Dunkirk by Lieutenant Colonel Ewan Butler and Major J. S. Bradford is the factual account of the events leading up to and the evacuation at Dunkirk. Both Butler and Bradford served in France as junior officers in 1939 and the first half of 1940 as part of the British Expeditionary Force (B.E.F.)
Ask an American when was Pearl Harbor bombed and most will probably get the answer wrong. The same goes for what years were America involved in Vietnam. People also see no irony in wishing others a “happy Memorial Day.” It seems reasonable that in the next ten years many will forget what year the 9/11 attacks happened. It is just not an American problem; it happens to all nations. With wars and peace and more wars, people tend to forget the details of war. The original title of this book was Keep the Memory Green. The authors wanted to keep alive the sacrifice and the events leading to Dunkirk.
Dunkirk is an odd event in history. It is remembered, even without the recent movie release, as the Miracle at Dunkirk. There is a mythology that surrounds the defeat of Western European armies and turns it into a victory. The authors mention this more than a few times. They include a quote by Churchill immediately after the evacuation of the 338,000 troops:
“We must be careful not to assign to this deliverance the attributes of a victory. Wars are not won by evacuations.”
For the all the great logistical support this operation received, it must be remembered that just over two weeks later France surrendered and Britain was fighting outside of Europe. The British army would not return to France for four years.
Butler and Bradford also examine the roles and actions (real and perceived) of the three branches of the British military. The army took the brunt of the abuse from the Germans and it was quick to blame the air force for not doing enough. It was discouraging to know that the planes flying overhead were not your own, but the enemy’s planes. The Navy’s support was limited to the sea and support in what harbors it could reach. The army felt isolated. Belgium’s surrender left the British cornered between the sea and the Germans. Supplies were limited and support was failing. The feeling of isolation was a reality.

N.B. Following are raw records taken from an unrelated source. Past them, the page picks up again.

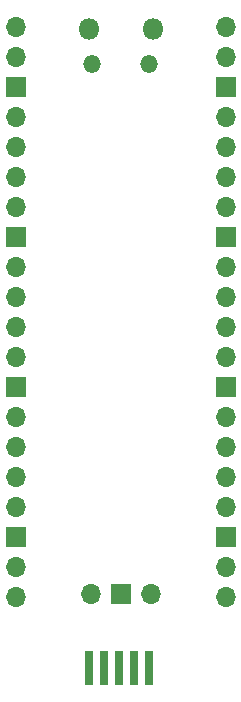
<source format=gbs>
G04 #@! TF.GenerationSoftware,KiCad,Pcbnew,7.0.7-7.0.7~ubuntu22.04.1*
G04 #@! TF.CreationDate,2024-01-07T15:40:38+01:00*
G04 #@! TF.ProjectId,pico-dap-swd,7069636f-2d64-4617-902d-7377642e6b69,rev?*
G04 #@! TF.SameCoordinates,Original*
G04 #@! TF.FileFunction,Soldermask,Bot*
G04 #@! TF.FilePolarity,Negative*
%FSLAX46Y46*%
G04 Gerber Fmt 4.6, Leading zero omitted, Abs format (unit mm)*
G04 Created by KiCad (PCBNEW 7.0.7-7.0.7~ubuntu22.04.1) date 2024-01-07 15:40:38*
%MOMM*%
%LPD*%
G01*
G04 APERTURE LIST*
%ADD10O,1.700000X1.700000*%
%ADD11R,1.700000X1.700000*%
%ADD12O,1.500000X1.500000*%
%ADD13O,1.800000X1.800000*%
%ADD14R,0.750000X3.000000*%
G04 APERTURE END LIST*
D10*
X83150000Y-85310000D03*
D11*
X80610000Y-85310000D03*
D10*
X78070000Y-85310000D03*
X89500000Y-37280000D03*
X89500000Y-39820000D03*
D11*
X89500000Y-42360000D03*
D10*
X89500000Y-44900000D03*
X89500000Y-47440000D03*
X89500000Y-49980000D03*
X89500000Y-52520000D03*
D11*
X89500000Y-55060000D03*
D10*
X89500000Y-57600000D03*
X89500000Y-60140000D03*
X89500000Y-62680000D03*
X89500000Y-65220000D03*
D11*
X89500000Y-67760000D03*
D10*
X89500000Y-70300000D03*
X89500000Y-72840000D03*
X89500000Y-75380000D03*
X89500000Y-77920000D03*
D11*
X89500000Y-80460000D03*
D10*
X89500000Y-83000000D03*
X89500000Y-85540000D03*
X71720000Y-85540000D03*
X71720000Y-83000000D03*
D11*
X71720000Y-80460000D03*
D10*
X71720000Y-77920000D03*
X71720000Y-75380000D03*
X71720000Y-72840000D03*
X71720000Y-70300000D03*
D11*
X71720000Y-67760000D03*
D10*
X71720000Y-65220000D03*
X71720000Y-62680000D03*
X71720000Y-60140000D03*
X71720000Y-57600000D03*
D11*
X71720000Y-55060000D03*
D10*
X71720000Y-52520000D03*
X71720000Y-49980000D03*
X71720000Y-47440000D03*
X71720000Y-44900000D03*
D11*
X71720000Y-42360000D03*
D10*
X71720000Y-39820000D03*
X71720000Y-37280000D03*
D12*
X83035000Y-40440000D03*
X78185000Y-40440000D03*
D13*
X77885000Y-37410000D03*
X83335000Y-37410000D03*
D14*
X83040000Y-91512500D03*
X81770000Y-91512500D03*
X80500000Y-91512500D03*
X79230000Y-91512500D03*
X77960000Y-91512500D03*
M02*

</source>
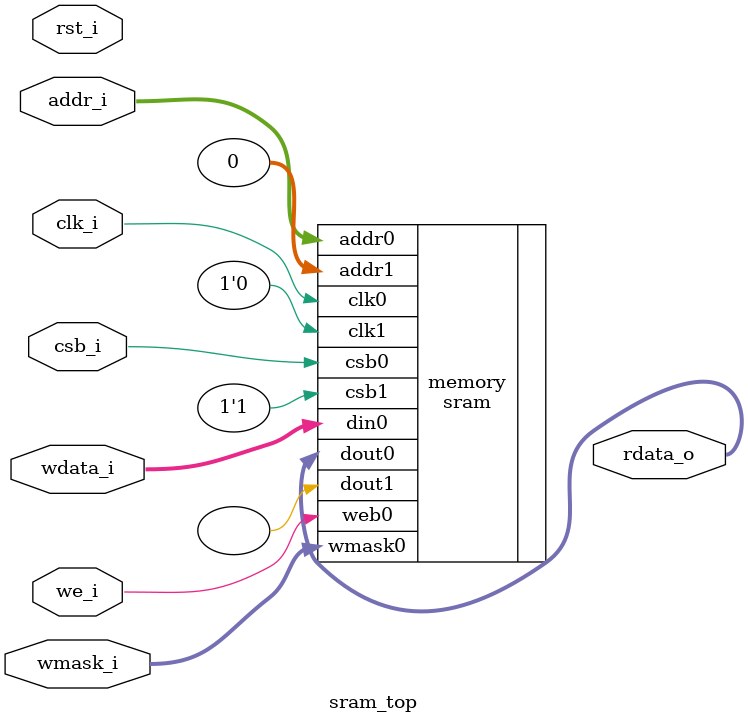
<source format=v>
/* verilator lint_off ASSIGNDLY */
/* verilator lint_off PINCONNECTEMPTY */
/* verilator lint_off WIDTH */
/* verilator lint_off UNUSED */
/* verilator lint_off SYNCASYNCNET */

module sram_top #(
    parameter IFILE_IN = ""
)
(
  input clk_i,
  input rst_i,

// sram interface in
  input        csb_i,
  input [27:0] addr_i,
  input [31:0] wdata_i,
  input [3:0]  wmask_i,
  input        we_i,
  output reg [31:0] rdata_o

);

reg        csb;
reg [12:0] addr_o;
reg [31:0] wdata_o;
reg [3:0]  wmask_o;
reg        we_o;
reg [31:0] rdata_i;

reg rvalid;

always @(negedge clk_i) begin
  if(rst_i) begin
    csb <= 1'b1;
    addr_o <= 0;
    wdata_o <= 0;
    wmask_o <= 0;
    we_o <= 1'b1;
  end else begin
    csb <= csb_i;
    addr_o <= addr_i;
    wdata_o <= wdata_i;
    wmask_o <= wmask_i;
    we_o <= we_i;
  end
end

sram #(
  .NUM_WMASKS (4),
  .DATA_WIDTH (32),
  //.ADDR_WIDTH (13),
  //.RAM_DEPTH (1 << 13),
  // FIXME: This delay is arbitrary.
  .DELAY (3),
  .IZERO (0) , // binary / Initial RAM with zeros (has priority over INITFILE)
  .IFILE (IFILE_IN)
 ) memory (
/*`ifdef USE_POWER_PINS
	.vdd,
	.gnd,
`endif */
    .clk0(clk_i),
    .csb0(csb_i),
    .web0(we_i),
    .wmask0(wmask_i),
    .addr0(addr_i),
    .din0(wdata_i),
    .dout0(rdata_o),
    .clk1(1'b0),
    .csb1(1'b1),
    .addr1(0),
    .dout1()
 );

always @(posedge clk_i or posedge rst_i) begin
    if (rst_i) begin
     rvalid <= 1'b0;
    end else if (!we_i) begin
     rvalid <= 1'b0;
    end else if(!csb_i && we_i) begin
     rvalid <= 1'b1;
    end
end

endmodule

</source>
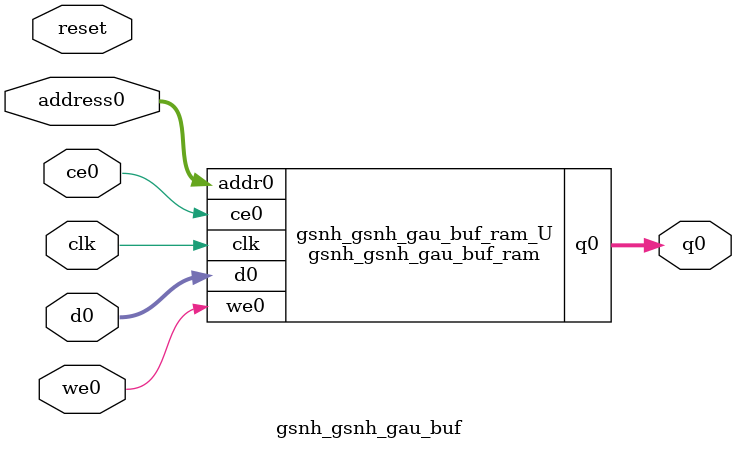
<source format=v>
`timescale 1 ns / 1 ps
module gsnh_gsnh_gau_buf_ram (addr0, ce0, d0, we0, q0,  clk);

parameter DWIDTH = 8;
parameter AWIDTH = 18;
parameter MEM_SIZE = 262144;

input[AWIDTH-1:0] addr0;
input ce0;
input[DWIDTH-1:0] d0;
input we0;
output reg[DWIDTH-1:0] q0;
input clk;

(* ram_style = "block" *)reg [DWIDTH-1:0] ram[0:MEM_SIZE-1];




always @(posedge clk)  
begin 
    if (ce0) begin
        if (we0) 
            ram[addr0] <= d0; 
        q0 <= ram[addr0];
    end
end


endmodule

`timescale 1 ns / 1 ps
module gsnh_gsnh_gau_buf(
    reset,
    clk,
    address0,
    ce0,
    we0,
    d0,
    q0);

parameter DataWidth = 32'd8;
parameter AddressRange = 32'd262144;
parameter AddressWidth = 32'd18;
input reset;
input clk;
input[AddressWidth - 1:0] address0;
input ce0;
input we0;
input[DataWidth - 1:0] d0;
output[DataWidth - 1:0] q0;



gsnh_gsnh_gau_buf_ram gsnh_gsnh_gau_buf_ram_U(
    .clk( clk ),
    .addr0( address0 ),
    .ce0( ce0 ),
    .we0( we0 ),
    .d0( d0 ),
    .q0( q0 ));

endmodule


</source>
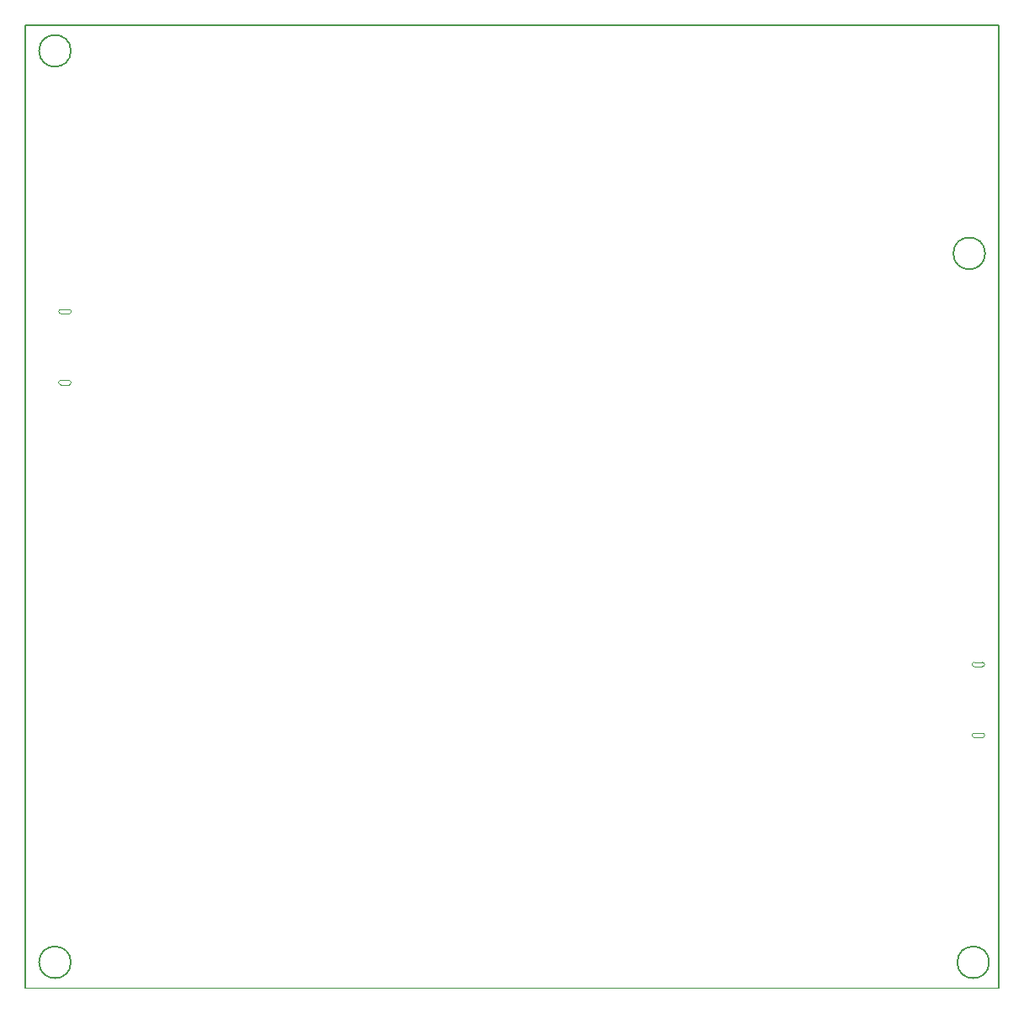
<source format=gbr>
%TF.GenerationSoftware,KiCad,Pcbnew,(5.1.12)-1*%
%TF.CreationDate,2022-03-24T21:15:55-05:00*%
%TF.ProjectId,Psoc-CTF,50736f63-2d43-4544-962e-6b696361645f,rev?*%
%TF.SameCoordinates,Original*%
%TF.FileFunction,Profile,NP*%
%FSLAX46Y46*%
G04 Gerber Fmt 4.6, Leading zero omitted, Abs format (unit mm)*
G04 Created by KiCad (PCBNEW (5.1.12)-1) date 2022-03-24 21:15:55*
%MOMM*%
%LPD*%
G01*
G04 APERTURE LIST*
%TA.AperFunction,Profile*%
%ADD10C,0.150000*%
%TD*%
%TA.AperFunction,Profile*%
%ADD11C,0.100000*%
%TD*%
%TA.AperFunction,Profile*%
%ADD12C,0.010000*%
%TD*%
G04 APERTURE END LIST*
D10*
X117598000Y-48965000D02*
G75*
G03*
X117598000Y-48965000I-1600000J0D01*
G01*
X112998000Y-46365000D02*
X112998000Y-143365000D01*
X210998000Y-46365000D02*
X210998000Y-143365000D01*
X112998000Y-46365000D02*
X210998000Y-46365000D01*
X209598000Y-69365000D02*
G75*
G03*
X209598000Y-69365000I-1600000J0D01*
G01*
X209998000Y-140765000D02*
G75*
G03*
X209998000Y-140765000I-1600000J0D01*
G01*
X117598000Y-140765000D02*
G75*
G03*
X117598000Y-140765000I-1600000J0D01*
G01*
D11*
X210998000Y-143365000D02*
X112998000Y-143365000D01*
D12*
%TO.C,J12*%
X117400000Y-75451000D02*
X116598000Y-75451000D01*
X116598000Y-75001000D02*
X117399000Y-75001000D01*
X117400000Y-82601000D02*
X116598000Y-82601000D01*
X116598000Y-82151000D02*
X117399000Y-82151000D01*
X116373000Y-82376000D02*
G75*
G03*
X116598000Y-82601000I225000J0D01*
G01*
X116598000Y-82151000D02*
G75*
G03*
X116373000Y-82376000I0J-225000D01*
G01*
X117624000Y-82376000D02*
G75*
G02*
X117400000Y-82601000I-224500J-500D01*
G01*
X117399000Y-82151000D02*
G75*
G02*
X117624000Y-82376000I0J-225000D01*
G01*
X116373000Y-75226000D02*
G75*
G03*
X116598000Y-75451000I225000J0D01*
G01*
X116598000Y-75001000D02*
G75*
G03*
X116373000Y-75226000I0J-225000D01*
G01*
X117624000Y-75226000D02*
G75*
G02*
X117400000Y-75451000I-224500J-500D01*
G01*
X117399000Y-75001000D02*
G75*
G02*
X117624000Y-75226000I0J-225000D01*
G01*
%TO.C,J5*%
X209314500Y-110985999D02*
X208513500Y-110985999D01*
X208512500Y-110535999D02*
X209314500Y-110535999D01*
X209314500Y-118135999D02*
X208513500Y-118135999D01*
X208512500Y-117685999D02*
X209314500Y-117685999D01*
X209539500Y-110760999D02*
G75*
G03*
X209314500Y-110535999I-225000J0D01*
G01*
X209314500Y-110985999D02*
G75*
G03*
X209539500Y-110760999I0J225000D01*
G01*
X208288500Y-110760999D02*
G75*
G02*
X208512500Y-110535999I224500J500D01*
G01*
X208513500Y-110985999D02*
G75*
G02*
X208288500Y-110760999I0J225000D01*
G01*
X209539500Y-117910999D02*
G75*
G03*
X209314500Y-117685999I-225000J0D01*
G01*
X209314500Y-118135999D02*
G75*
G03*
X209539500Y-117910999I0J225000D01*
G01*
X208288500Y-117910999D02*
G75*
G02*
X208512500Y-117685999I224500J500D01*
G01*
X208513500Y-118135999D02*
G75*
G02*
X208288500Y-117910999I0J225000D01*
G01*
%TD*%
M02*

</source>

The British army’s experience in France is also covered from their arrival to the evacuation. Comparisons of the British army in 1914 and 1939 are made. In many aspects, the British were much more prepared in 1914. Shortages abounded in almost every aspect of combat support from fully functional tanks to food and ammunition. Lord Gort worked hard to gain the supplies needed and provided exceptional leadership to the B.E.F.
When evacuation was seen as the only option, it was hoped that 30 -40,000 might be rescued at Dunkirk. The authors devote a chapter to homeland support of the war. This is done with the story of Alfred Harris and his thirty-five-foot cabin cruiser the Berkshire Lass. Harris’ savings and retirement were tied up in that boat. He participated in the evacuation of Dunkirk even though neither he nor his boat had been outside the Thames Estuary. There was no shortage of bravery from any of the armed services or those civilians participating in the evacuation.
The goal of the book as its original title points out is to keep the memory of Dunkirk alive. That memory is the good and the bad. A country unprepared for war must be ready to accept defeat. Bravery alone will not win a war. That being said, bravery did save the 338,000 troops. It is these actions as well as the failures that must be remembered.